Auftakt mit gemeinsamer Aktion in Niederdollendorf

Die Maßnahmen fanden in der Schönsitzstraße in Niederdollendorf statt. Dort wurden im Rahmen der Aktion graue Flächen Stück für Stück in begrünte Bereiche umgewandelt. Nach Angaben der Stadt Königswinter beginnt damit die Teilnahme am bundesweiten Wettbewerb „Abpflastern“, der auf mehr Grün und mehr Klimaresilienz ausgerichtet ist.

Die Idee des Wettbewerbs wurde in den Niederlanden entwickelt und ist dort unter dem Namen „Tegelwippen“ bekannt. Ziel ist es, versiegelte Flächen zurückzubauen, damit Regenwasser wieder besser im Boden aufgenommen werden kann und mehr Platz für Pflanzen und Tiere entsteht.

Worum es beim Wettbewerb geht

„Abpflastern“ richtet sich an Privatpersonen, Vereine, Schulen, Unternehmen und andere Organisationen. Sie können versiegelte Flächen auf ihrem Grundstück entsiegeln und sich damit am Wettbewerb beteiligen. Der Zeitraum dafür läuft zwischen dem 21. März und dem 31. Oktober 2026.

Die entsiegelten Flächen werden mit Fotos von vor und nach der Aktion sowie der Quadratmeterzahl online unter www.abpflastern.de eingetragen und der jeweiligen Kommune zugerechnet. Für Königswinter bedeutet das: Mit jedem gemeldeten Projekt steigt die Stadt in der Rangliste und tritt in einen freundschaftlichen Wettbewerb mit anderen Städten und Gemeinden in ganz Deutschland ein.
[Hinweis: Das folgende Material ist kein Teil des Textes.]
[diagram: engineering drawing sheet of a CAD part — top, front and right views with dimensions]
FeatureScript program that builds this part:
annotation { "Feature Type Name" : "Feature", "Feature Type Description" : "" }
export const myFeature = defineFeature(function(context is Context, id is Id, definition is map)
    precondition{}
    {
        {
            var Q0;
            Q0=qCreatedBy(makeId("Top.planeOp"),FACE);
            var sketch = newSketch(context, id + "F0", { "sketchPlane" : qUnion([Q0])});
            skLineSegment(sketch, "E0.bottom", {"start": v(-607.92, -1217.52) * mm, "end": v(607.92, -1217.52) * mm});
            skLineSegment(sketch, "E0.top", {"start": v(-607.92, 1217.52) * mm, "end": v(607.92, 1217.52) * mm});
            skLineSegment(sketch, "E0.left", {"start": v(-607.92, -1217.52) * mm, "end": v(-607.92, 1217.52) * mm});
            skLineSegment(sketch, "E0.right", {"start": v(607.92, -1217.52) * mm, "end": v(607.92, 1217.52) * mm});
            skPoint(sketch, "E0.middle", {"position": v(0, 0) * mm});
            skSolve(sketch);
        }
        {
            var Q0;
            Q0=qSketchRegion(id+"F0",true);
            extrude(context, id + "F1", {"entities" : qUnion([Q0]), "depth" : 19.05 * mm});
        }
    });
Mehr Grün, besseres Mikroklima

Die Stadt verweist auf mehrere Vorteile der Entsiegelung. Wenn Pflastersteine gegen Pflanzen getauscht werden, verbessert das nicht nur das Erscheinungsbild, sondern auch die Biodiversität und das Mikroklima. Entsiegelte und begrünte Flächen nehmen außerdem mehr Regenwasser auf, kühlen ihre Umgebung und bieten zusätzlichen Raum für Pflanzen und Tiere.
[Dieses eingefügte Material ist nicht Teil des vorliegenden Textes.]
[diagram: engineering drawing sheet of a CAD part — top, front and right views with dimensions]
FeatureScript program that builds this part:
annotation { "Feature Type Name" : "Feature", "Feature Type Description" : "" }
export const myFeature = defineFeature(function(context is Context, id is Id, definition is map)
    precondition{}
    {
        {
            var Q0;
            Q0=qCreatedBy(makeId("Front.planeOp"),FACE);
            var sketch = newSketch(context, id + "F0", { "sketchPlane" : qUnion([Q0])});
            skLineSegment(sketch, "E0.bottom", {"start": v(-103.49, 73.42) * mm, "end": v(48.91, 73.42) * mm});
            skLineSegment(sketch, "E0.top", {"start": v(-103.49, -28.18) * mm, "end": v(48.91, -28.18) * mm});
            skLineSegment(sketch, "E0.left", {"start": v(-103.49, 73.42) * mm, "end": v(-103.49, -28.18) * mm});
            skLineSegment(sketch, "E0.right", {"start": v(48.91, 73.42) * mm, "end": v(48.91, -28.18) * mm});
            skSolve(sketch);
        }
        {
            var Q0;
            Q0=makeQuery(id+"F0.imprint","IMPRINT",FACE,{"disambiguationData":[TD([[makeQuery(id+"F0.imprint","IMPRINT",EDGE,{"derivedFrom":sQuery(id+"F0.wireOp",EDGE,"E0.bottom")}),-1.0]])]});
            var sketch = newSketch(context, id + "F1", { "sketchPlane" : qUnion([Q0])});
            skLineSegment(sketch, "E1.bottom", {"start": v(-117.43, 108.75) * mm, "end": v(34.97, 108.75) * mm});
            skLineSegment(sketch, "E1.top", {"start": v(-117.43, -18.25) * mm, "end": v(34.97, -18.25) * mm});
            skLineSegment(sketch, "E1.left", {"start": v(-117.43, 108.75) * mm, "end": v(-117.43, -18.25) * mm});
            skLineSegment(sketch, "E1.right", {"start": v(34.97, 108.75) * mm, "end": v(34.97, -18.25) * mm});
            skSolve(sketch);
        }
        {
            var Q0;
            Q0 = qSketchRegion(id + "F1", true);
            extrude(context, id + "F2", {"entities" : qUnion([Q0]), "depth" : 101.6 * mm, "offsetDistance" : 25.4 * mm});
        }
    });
Aus Sicht der Stadt ist das ein wichtiger Baustein für eine klimaresiliente Stadtentwicklung in Königswinter. Gerade angesichts der veränderten Anforderungen an Städte und Gemeinden spielt der Umgang mit versiegelten Flächen damit eine zentrale Rolle.

Aufruf an Grundstücksbesitzer

Die Klimagruppe Königswinter e.V. ruft dazu auf, Garageneinfahrten, Stellplätze oder Schottergärten genauer unter die Lupe zu nehmen. Oft, so der Hinweis, reichen schon einige Quadratmeter aus, um mehr Regen im Boden zu halten, Schatten zu schaffen und neue Lebensräume für Insekten zu eröffnen.

Gleichzeitig weist die Initiative darauf hin, dass dabei auch andere Belange wie Verkehrssicherheit oder Barrierefreiheit berücksichtigt werden müssen. Die Entsiegelung soll also nicht nur ökologisch sinnvoll sein, sondern sich auch mit praktischen Anforderungen vereinbaren lassen.

Informationen und Teilnahme

Alle Informationen zum Wettbewerb, zur Anmeldung entsiegelter Flächen und zur aktuellen Rangliste sind unter www.abpflastern.de zu finden. Stadt und Klimagruppe Königswinter e.V. zeigen sich zuversichtlich, dass sich viele weitere Projekte anschließen und aus Grau Schritt für Schritt mehr Grün wird.

Die Botschaft des Starts ist klar: Jede abgenommene Platte zählt. Mit jeder entsiegelten Fläche wächst der Anteil an Grün – und damit auch die Chance auf eine widerstandsfähigere Stadt.